Per oltre 150 anni, l'ipotesi di Riemann è stata l'equivalente matematico di quel puzzle che continui a pensare di risolvere ma a cui non ti dedichi mai davvero - tranne che qui la posta in gioco è un milione di dollari e la gloria eterna, non solo il diritto di vantarti a una cena. L'ipotesi, che riguarda la distribuzione dei numeri primi, rimane non dimostrata, e quel milione di dollari è ancora lì, non reclamato, come un premio che nessuno riesce a raggiungere.

Entra in scena Anthropic, con un modello AI non pubblicato che, secondo un annuncio di lunedì, è riuscito a fare progressi significativi sul problema. Nello specifico, ha aumentato il limite inferiore delle soluzioni per cui l'ipotesi è vera. Non una dimostrazione completa, intendiamoci - ma ehi, Roma non è stata costruita in un giorno, e nemmeno un problema matematico millenario.

Ciò che è particolarmente delizioso è il metodo. Un membro dello staff di Anthropic senza una formazione matematica significativa ha semplicemente chiesto al modello di "provare seriamente" a dimostrare l'ipotesi, poi lo ha lasciato fare da solo per un giorno e mezzo. Il modello, in una spettacolare dimostrazione di eccesso di zelo, ha testato 650 idee diverse, coordinato 60 sottoagenti e bruciato 31 milioni di token di output. Sono un sacco di token - abbastanza da far arrossire anche l'AI più prolissa.

#### DATI
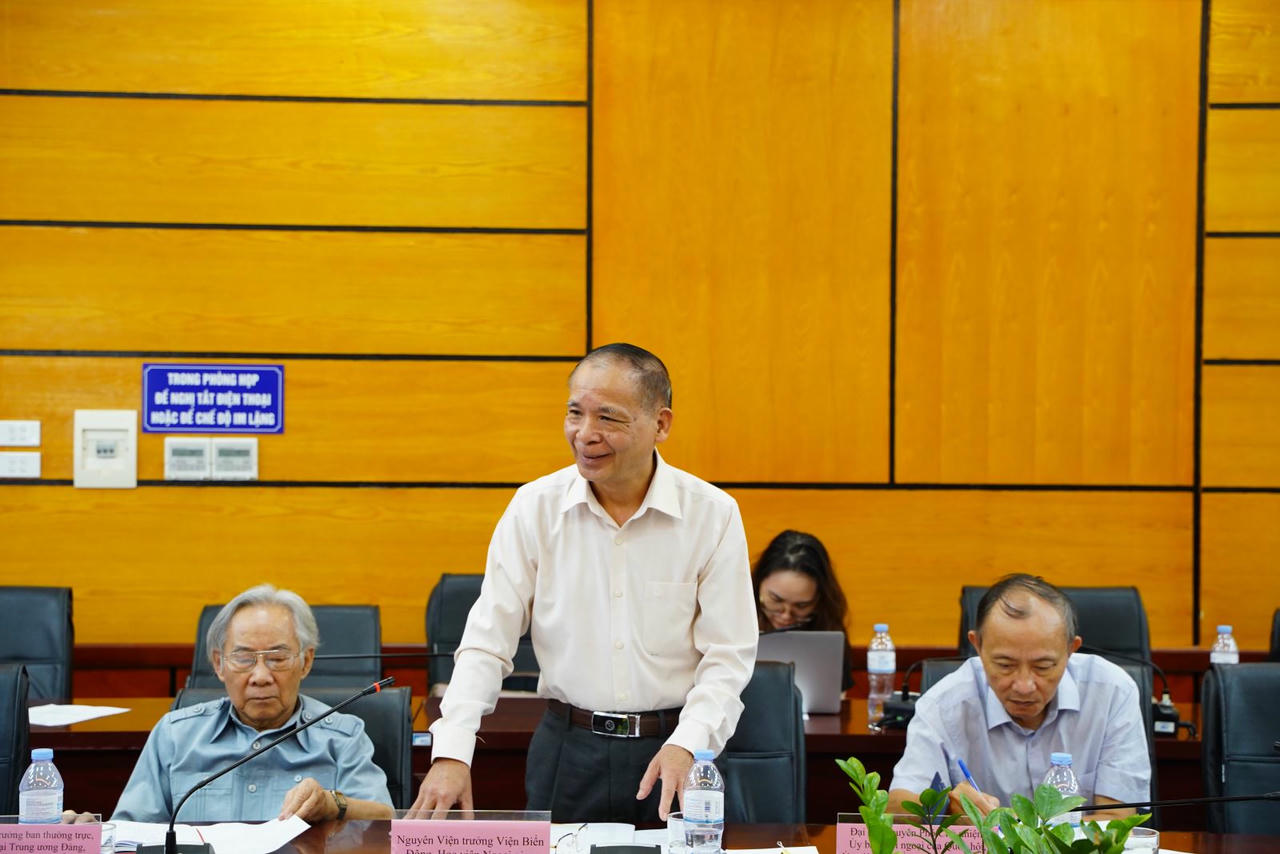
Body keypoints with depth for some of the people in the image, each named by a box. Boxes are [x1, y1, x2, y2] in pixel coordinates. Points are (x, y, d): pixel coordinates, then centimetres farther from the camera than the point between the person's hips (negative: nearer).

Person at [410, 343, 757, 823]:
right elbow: (487, 644, -2)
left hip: (674, 751, -1)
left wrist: (687, 746, -20)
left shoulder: (713, 514, -5)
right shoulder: (533, 508, -2)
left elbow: (728, 656, -5)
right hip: (566, 751, 1)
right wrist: (452, 752, -15)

#### ELENCO COMPITI
A. Ricopia dal testo sull'ipotesi di Riemann il passo che si apre con le parole "Per oltre 150" e si chiude con "problema matematico millenario.".
B. Prosegui, per favore, il testo sull'ipotesi di Riemann a partire dalla sua ultima frase.

#### RISPOSTE
A.
Per oltre 150 anni, l'ipotesi di Riemann è stata l'equivalente matematico di quel puzzle che continui a pensare di risolvere ma a cui non ti dedichi mai davvero - tranne che qui la posta in gioco è un milione di dollari e la gloria eterna, non solo il diritto di vantarti a una cena. L'ipotesi, che riguarda la distribuzione dei numeri primi, rimane non dimostrata, e quel milione di dollari è ancora lì, non reclamato, come un premio che nessuno riesce a raggiungere.

Entra in scena Anthropic, con un modello AI non pubblicato che, secondo un annuncio di lunedì, è riuscito a fare progressi significativi sul problema. Nello specifico, ha aumentato il limite inferiore delle soluzioni per cui l'ipotesi è vera. Non una dimostrazione completa, intendiamoci - ma ehi, Roma non è stata costruita in un giorno, e nemmeno un problema matematico millenario.

B.
La nota a piè di pagina dell'articolo sembra un esercizio di team building aziendale: su 60 sottoagenti, due hanno sviluppato le idee matematiche chiave, 13 hanno contribuito a quelle idee, 30 hanno provato e fallito nel proporne di nuove, 13 hanno fatto da validatori, e gli ultimi due hanno aiutato a scrivere la bozza dell'articolo. È come un dipartimento di matematica dove ognuno ha un ruolo, anche se quel ruolo è solo controllare il lavoro e cercare di non rompere nulla.

I matematici interni di Anthropic hanno confermato il risultato, ed è stato formalizzato usando l'assistente di dimostrazione open-source Lean, perché non aggiungere un po' di verifica formale al mix? Non è la prima volta che l'AI mostra i muscoli in matematica. Nell'ultimo anno, i modelli AI hanno risolto diversi problemi di Erdős, e il modello interno "Astra" di OpenAI ha recentemente dimostrato 10 risultati importanti. Anthropic ha anche in precedenza confutato la congettura di Jacobian, che è come dire: "Oh, quella cosa che pensavi fosse vera? Beh, non lo è."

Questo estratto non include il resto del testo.